What to work on
All that is wanted is a word-for-word copy of the data from its first line to the line containing "Chest X-ray (portable).", both included.

[Collected data entries]
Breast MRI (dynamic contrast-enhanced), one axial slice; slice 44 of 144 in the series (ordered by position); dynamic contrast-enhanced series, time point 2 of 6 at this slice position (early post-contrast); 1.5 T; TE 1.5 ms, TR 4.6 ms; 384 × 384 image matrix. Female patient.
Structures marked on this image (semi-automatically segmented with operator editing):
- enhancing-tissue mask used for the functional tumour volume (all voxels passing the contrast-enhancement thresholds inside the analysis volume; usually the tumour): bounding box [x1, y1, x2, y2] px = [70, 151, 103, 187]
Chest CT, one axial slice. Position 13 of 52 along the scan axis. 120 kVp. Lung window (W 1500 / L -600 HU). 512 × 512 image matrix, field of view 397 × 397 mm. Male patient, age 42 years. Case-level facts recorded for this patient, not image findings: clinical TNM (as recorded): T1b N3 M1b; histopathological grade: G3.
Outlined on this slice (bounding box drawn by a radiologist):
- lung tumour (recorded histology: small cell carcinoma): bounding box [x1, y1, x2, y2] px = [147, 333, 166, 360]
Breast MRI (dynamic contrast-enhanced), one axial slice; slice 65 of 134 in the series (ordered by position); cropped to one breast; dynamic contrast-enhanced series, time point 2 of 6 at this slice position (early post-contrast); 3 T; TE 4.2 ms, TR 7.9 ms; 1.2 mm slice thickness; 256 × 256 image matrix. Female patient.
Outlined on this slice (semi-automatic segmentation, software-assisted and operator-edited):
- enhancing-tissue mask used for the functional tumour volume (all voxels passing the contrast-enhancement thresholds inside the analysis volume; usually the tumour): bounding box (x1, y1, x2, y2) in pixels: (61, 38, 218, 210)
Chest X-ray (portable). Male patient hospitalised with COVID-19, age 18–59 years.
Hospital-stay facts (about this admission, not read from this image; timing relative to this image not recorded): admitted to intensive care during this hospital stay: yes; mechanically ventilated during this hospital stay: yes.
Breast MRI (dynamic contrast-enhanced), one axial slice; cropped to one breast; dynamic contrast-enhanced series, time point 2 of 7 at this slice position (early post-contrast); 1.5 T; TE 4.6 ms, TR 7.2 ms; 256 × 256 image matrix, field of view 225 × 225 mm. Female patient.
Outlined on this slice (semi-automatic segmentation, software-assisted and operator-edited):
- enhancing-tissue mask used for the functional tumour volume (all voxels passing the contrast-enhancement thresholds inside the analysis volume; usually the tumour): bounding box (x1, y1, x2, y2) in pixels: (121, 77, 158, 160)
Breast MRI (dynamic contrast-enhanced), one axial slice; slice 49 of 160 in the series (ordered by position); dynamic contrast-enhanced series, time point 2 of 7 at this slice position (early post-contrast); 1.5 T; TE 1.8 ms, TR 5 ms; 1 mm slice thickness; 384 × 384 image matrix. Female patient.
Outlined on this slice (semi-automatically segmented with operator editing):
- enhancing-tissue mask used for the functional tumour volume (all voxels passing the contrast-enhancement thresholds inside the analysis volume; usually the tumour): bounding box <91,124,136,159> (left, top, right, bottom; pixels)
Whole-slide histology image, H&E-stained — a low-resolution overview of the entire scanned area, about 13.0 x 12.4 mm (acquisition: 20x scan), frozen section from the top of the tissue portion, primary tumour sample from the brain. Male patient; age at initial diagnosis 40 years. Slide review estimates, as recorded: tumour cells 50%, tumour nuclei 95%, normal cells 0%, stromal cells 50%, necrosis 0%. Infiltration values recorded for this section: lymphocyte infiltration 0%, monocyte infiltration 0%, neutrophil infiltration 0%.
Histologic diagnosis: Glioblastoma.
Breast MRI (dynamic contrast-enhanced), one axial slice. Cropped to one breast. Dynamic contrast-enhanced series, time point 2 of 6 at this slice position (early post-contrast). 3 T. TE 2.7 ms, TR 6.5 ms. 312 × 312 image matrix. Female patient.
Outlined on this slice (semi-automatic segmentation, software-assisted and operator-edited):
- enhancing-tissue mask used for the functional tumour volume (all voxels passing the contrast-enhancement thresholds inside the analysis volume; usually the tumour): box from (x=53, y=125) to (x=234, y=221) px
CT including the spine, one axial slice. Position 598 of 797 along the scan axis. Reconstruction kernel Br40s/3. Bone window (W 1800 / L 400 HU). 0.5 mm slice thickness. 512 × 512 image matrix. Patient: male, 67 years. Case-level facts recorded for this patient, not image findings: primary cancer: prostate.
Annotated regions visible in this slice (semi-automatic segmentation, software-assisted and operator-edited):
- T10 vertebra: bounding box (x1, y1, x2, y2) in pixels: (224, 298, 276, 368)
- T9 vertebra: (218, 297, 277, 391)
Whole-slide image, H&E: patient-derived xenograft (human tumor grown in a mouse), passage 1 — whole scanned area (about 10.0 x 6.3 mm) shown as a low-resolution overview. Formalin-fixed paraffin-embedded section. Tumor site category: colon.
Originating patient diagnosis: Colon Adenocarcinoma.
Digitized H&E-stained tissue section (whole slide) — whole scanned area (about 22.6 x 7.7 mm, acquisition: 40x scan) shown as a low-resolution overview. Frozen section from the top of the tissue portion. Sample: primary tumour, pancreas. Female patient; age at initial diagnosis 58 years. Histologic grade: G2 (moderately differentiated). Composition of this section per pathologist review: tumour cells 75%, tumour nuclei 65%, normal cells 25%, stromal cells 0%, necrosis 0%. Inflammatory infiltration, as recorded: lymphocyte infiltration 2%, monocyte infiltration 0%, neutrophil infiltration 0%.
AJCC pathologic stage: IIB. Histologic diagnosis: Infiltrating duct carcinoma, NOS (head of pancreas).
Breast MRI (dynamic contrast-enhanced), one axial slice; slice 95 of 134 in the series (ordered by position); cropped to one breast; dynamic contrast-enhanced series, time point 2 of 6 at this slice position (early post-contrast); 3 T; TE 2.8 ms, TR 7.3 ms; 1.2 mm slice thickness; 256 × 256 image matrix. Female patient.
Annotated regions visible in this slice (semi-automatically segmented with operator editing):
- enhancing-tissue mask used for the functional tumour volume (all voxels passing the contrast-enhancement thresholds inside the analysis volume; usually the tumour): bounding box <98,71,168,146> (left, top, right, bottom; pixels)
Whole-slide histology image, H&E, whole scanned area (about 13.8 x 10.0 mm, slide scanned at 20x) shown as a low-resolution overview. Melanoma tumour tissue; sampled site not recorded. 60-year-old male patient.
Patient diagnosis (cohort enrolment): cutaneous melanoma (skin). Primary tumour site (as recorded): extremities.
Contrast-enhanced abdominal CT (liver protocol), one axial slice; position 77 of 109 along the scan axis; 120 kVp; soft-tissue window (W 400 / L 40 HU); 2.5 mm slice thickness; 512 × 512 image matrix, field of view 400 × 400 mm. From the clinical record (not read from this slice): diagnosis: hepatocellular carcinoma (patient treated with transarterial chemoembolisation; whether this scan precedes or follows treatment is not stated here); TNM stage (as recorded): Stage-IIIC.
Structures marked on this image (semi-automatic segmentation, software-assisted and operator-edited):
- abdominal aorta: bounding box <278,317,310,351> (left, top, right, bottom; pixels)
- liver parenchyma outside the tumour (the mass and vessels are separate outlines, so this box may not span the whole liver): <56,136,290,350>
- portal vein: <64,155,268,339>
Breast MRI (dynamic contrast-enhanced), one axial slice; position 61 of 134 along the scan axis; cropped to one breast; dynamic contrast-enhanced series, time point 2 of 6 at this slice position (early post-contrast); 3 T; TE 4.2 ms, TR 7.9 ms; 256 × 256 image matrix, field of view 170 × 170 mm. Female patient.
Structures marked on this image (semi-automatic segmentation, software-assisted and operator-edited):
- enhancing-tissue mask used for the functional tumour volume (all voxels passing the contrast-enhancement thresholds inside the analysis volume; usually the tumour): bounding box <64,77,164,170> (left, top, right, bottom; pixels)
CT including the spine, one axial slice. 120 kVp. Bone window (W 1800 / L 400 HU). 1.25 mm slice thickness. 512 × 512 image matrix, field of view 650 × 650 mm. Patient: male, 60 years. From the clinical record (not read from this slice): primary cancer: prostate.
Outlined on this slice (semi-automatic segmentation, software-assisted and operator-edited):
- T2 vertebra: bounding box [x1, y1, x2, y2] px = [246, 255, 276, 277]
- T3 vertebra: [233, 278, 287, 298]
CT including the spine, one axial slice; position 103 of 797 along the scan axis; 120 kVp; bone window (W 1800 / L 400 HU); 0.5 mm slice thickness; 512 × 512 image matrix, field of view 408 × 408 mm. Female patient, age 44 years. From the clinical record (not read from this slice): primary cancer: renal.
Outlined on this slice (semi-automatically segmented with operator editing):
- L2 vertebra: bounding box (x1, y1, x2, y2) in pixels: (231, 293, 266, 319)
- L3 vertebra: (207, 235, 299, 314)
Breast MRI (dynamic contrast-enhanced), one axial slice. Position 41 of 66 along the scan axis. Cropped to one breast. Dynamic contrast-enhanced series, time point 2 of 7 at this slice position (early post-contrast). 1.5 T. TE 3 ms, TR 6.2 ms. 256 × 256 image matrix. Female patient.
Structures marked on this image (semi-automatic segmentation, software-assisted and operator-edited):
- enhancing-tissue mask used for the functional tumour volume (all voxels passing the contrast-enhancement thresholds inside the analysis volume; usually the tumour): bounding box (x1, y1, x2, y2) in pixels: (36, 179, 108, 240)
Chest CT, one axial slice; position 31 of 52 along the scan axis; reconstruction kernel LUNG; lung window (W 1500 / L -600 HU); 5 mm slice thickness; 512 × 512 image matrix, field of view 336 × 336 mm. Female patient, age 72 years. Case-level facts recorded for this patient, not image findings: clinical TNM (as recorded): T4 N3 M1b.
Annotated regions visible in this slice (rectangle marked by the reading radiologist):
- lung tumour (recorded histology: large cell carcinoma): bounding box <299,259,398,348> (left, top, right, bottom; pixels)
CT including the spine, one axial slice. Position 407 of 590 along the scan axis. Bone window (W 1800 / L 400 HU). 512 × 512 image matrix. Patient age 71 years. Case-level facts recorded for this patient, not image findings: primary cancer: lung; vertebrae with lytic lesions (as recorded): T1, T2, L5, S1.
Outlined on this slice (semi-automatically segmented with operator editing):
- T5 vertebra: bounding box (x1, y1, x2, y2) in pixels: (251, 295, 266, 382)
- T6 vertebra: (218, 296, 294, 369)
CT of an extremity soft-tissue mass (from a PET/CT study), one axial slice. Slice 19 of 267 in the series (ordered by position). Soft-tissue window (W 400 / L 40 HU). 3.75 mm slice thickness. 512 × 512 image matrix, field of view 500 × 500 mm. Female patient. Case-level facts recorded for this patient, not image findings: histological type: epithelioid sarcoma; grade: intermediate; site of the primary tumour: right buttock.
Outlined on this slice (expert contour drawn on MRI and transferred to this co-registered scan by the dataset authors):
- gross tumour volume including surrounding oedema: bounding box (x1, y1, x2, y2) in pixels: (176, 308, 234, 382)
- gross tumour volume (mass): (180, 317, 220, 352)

Solution to this exercise
Breast MRI (dynamic contrast-enhanced), one axial slice; slice 44 of 144 in the series (ordered by position); dynamic contrast-enhanced series, time point 2 of 6 at this slice position (early post-contrast); 1.5 T; TE 1.5 ms, TR 4.6 ms; 384 × 384 image matrix. Female patient.
Structures marked on this image (semi-automatically segmented with operator editing):
- enhancing-tissue mask used for the functional tumour volume (all voxels passing the contrast-enhancement thresholds inside the analysis volume; usually the tumour): bounding box [x1, y1, x2, y2] px = [70, 151, 103, 187]
Chest CT, one axial slice. Position 13 of 52 along the scan axis. 120 kVp. Lung window (W 1500 / L -600 HU). 512 × 512 image matrix, field of view 397 × 397 mm. Male patient, age 42 years. Case-level facts recorded for this patient, not image findings: clinical TNM (as recorded): T1b N3 M1b; histopathological grade: G3.
Outlined on this slice (bounding box drawn by a radiologist):
- lung tumour (recorded histology: small cell carcinoma): bounding box [x1, y1, x2, y2] px = [147, 333, 166, 360]
Breast MRI (dynamic contrast-enhanced), one axial slice; slice 65 of 134 in the series (ordered by position); cropped to one breast; dynamic contrast-enhanced series, time point 2 of 6 at this slice position (early post-contrast); 3 T; TE 4.2 ms, TR 7.9 ms; 1.2 mm slice thickness; 256 × 256 image matrix. Female patient.
Outlined on this slice (semi-automatic segmentation, software-assisted and operator-edited):
- enhancing-tissue mask used for the functional tumour volume (all voxels passing the contrast-enhancement thresholds inside the analysis volume; usually the tumour): bounding box (x1, y1, x2, y2) in pixels: (61, 38, 218, 210)
Chest X-ray (portable). Male patient hospitalised with COVID-19, age 18–59 years.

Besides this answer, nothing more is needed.